I'm back again with film suggestions for you viewing pleasure. These are movies you may have missed during their theatrical releases. This first one is a must-see for Michael Keaton fans. He gives one of his strongest performances as the man who made Big Macs popular.
Michael Keaton is at his dramatic best in THE FOUNDER (2016). He plays Ray Kroc, the struggling Southern California salesman who became one of America's most successful businessmen as head of the McDonald's corporation. Back in the 70s and 80s, Kroc was in the spotlight a lot as an American success story, a man who gave us an All-American product -- the hamburger with fries. But the story of how a guy with the last name "Kroc" gave us a franchise called "McDonald's" was always vague if not ignored completely. Why weren't we eating a "Big Kroc" instead of "Big Mac"? Well, the business started in Southern California with a burger stand owned by two men -- the McDonald Brothers. Ray is in his early 50s and not having much on the road selling milk shake machines. When Ray hits the burger stand, he notices all the teens hanging out having burgers and shakes. Ray may not be a success as a milk shake machine salesman, but he's persistent. He's quick to seize upon any opportunity that can make his dreams bigger/ The McDonald Brothers are polite, conservative men. Ray tells them to franchise. He has a vision. It's a vision they don't share. Ray is ambitious and has ideas that we like.

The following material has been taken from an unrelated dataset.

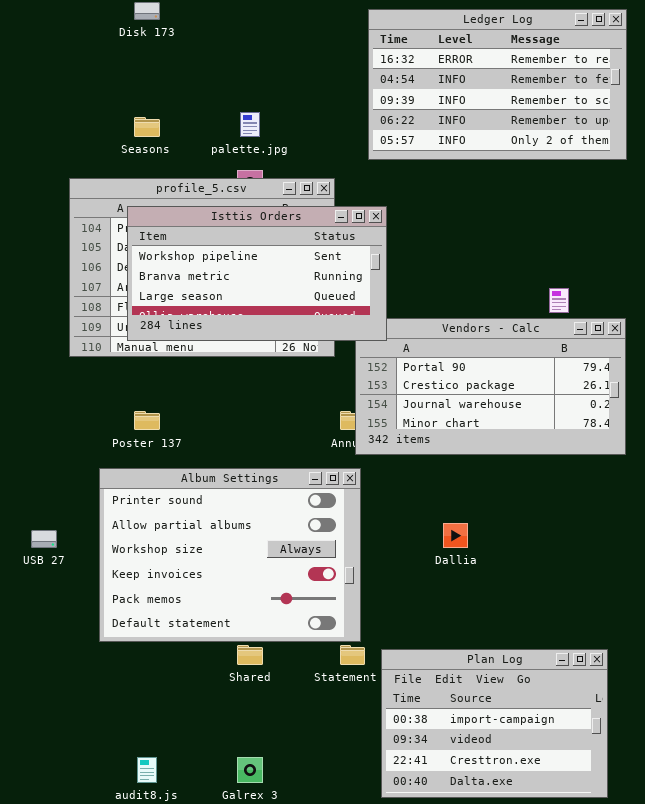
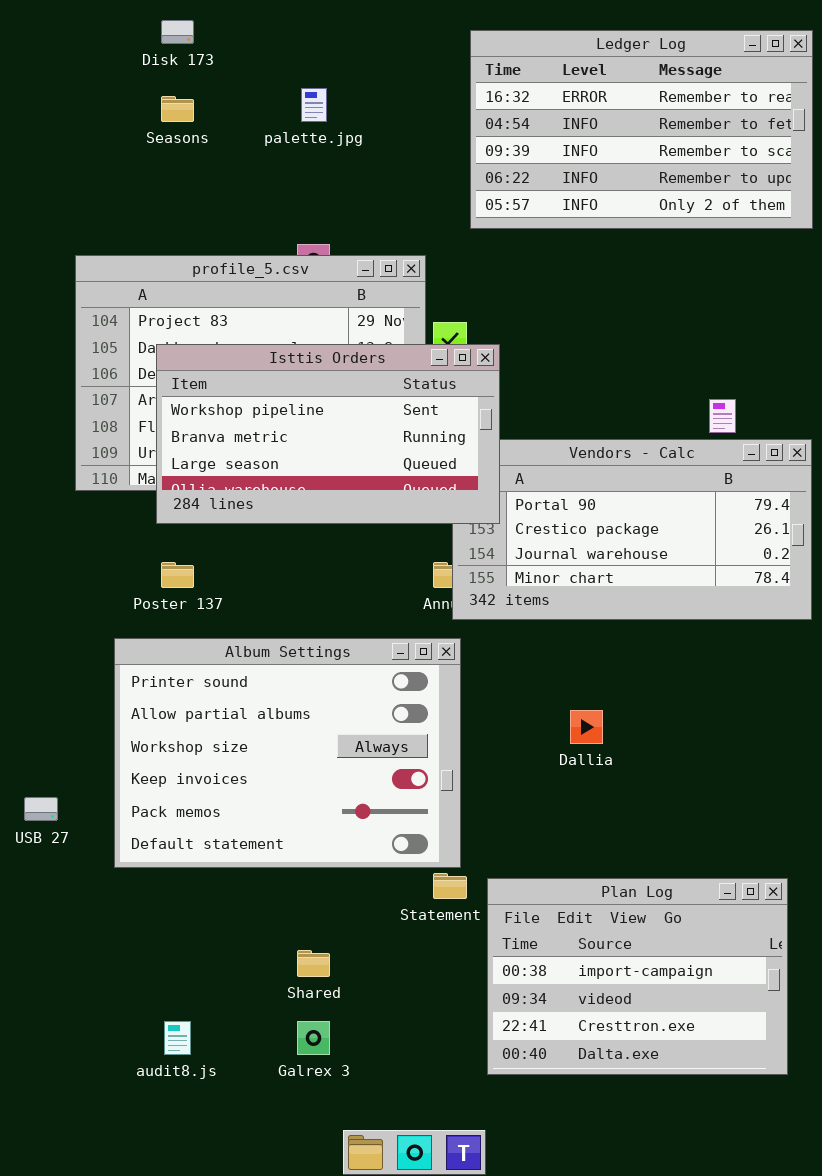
palette.jpg: [240,112,260,137] -> [301,88,327,122], moved
Seasons: [134,117,160,137] -> [161,96,194,122], moved
Isttis Orders: [127,206,387,341] -> [156,344,500,524], moved
USB 27: [31,530,57,548] -> [24,797,58,821], moved
Shared: [237,645,263,665] -> [297,950,330,977], moved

We start to see the dark side of persistence in pursuing the American Dream. He will make his vision, his dream come true. Even if he has to be ruthless. This look inside burgers and buns is also a cautionary tale.
Directed by John Lee Hancock (THE BLIND SIDE and SAVING MR. BANKS) with an intelligent screenplay by Robert Siegel, THE FOUNDER boasts several good performance. The cast includes Laura Dern, Nick Offerman and John Carroll Lynch. Here's a trailer.

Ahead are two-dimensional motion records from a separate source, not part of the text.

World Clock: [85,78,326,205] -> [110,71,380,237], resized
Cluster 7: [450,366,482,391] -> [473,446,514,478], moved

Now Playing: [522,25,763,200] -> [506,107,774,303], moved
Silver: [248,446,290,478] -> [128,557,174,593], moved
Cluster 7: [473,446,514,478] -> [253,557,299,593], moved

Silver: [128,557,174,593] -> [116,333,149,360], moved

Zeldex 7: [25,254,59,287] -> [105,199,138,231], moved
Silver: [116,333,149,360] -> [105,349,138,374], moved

In her post-1940s lifetime, Lucille Ball was called "The Queen of Comedy." When I was a baby boomer kid, it was noted that I LOVE LUCY reruns aired every hour of the day somewhere in the world. For as much as she made me laugh -- and she made me laugh a lot -- my favorite Lucille Ball movie is a drama. It's a 1942 drama called THE BIG STREET. Lucy stars opposite Henry Fonda in a movie based on a short story by Damon Runyon. There's at least one character in this feature who reappears in the Broadway musical, GUYS AND DOLLS, also based on the writings of Damon Runyon.